### WHAT IS EXPECTED
Using the records below, filter for lines that contain the string "zbiór" and copy them out.

### EXTRACTED RECORDS
-----

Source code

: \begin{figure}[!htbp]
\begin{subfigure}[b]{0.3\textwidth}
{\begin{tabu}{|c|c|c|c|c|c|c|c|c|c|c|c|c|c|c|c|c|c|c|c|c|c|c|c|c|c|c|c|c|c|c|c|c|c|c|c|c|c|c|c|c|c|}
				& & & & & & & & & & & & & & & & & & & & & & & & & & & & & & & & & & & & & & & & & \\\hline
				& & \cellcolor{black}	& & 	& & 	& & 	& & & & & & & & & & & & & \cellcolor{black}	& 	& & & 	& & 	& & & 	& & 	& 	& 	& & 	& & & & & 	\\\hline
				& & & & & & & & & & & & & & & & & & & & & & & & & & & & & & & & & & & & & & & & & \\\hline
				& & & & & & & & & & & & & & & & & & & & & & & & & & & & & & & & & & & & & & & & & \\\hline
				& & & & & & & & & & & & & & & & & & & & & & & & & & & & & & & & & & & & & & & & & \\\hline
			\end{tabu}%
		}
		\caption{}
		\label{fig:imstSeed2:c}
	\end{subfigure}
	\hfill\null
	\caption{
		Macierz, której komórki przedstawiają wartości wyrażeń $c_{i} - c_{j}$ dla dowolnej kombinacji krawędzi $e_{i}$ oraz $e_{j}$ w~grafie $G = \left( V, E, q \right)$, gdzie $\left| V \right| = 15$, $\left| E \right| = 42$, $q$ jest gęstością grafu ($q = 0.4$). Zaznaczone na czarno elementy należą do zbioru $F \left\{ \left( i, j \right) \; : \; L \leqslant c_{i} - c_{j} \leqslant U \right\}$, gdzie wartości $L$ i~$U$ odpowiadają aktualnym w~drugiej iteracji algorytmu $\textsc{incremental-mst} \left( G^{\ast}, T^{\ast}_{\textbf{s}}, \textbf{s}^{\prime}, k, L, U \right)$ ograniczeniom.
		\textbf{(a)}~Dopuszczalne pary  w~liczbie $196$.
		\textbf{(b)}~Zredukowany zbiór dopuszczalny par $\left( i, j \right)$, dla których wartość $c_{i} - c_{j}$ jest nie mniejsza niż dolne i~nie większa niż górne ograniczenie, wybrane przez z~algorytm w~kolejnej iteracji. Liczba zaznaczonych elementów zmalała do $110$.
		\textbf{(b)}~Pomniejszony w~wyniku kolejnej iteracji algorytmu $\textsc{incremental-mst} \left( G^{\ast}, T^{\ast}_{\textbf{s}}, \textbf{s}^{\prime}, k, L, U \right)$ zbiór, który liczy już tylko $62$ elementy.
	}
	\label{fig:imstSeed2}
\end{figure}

-----

### OUTPUT FOR THIS EXERCISE
		\textbf{(b)}~Zredukowany zbiór dopuszczalny par $\left( i, j \right)$, dla których wartość $c_{i} - c_{j}$ jest nie mniejsza niż dolne i~nie większa niż górne ograniczenie, wybrane przez z~algorytm w~kolejnej iteracji. Liczba zaznaczonych elementów zmalała do $110$.
		\textbf{(b)}~Pomniejszony w~wyniku kolejnej iteracji algorytmu $\textsc{incremental-mst} \left( G^{\ast}, T^{\ast}_{\textbf{s}}, \textbf{s}^{\prime}, k, L, U \right)$ zbiór, który liczy już tylko $62$ elementy.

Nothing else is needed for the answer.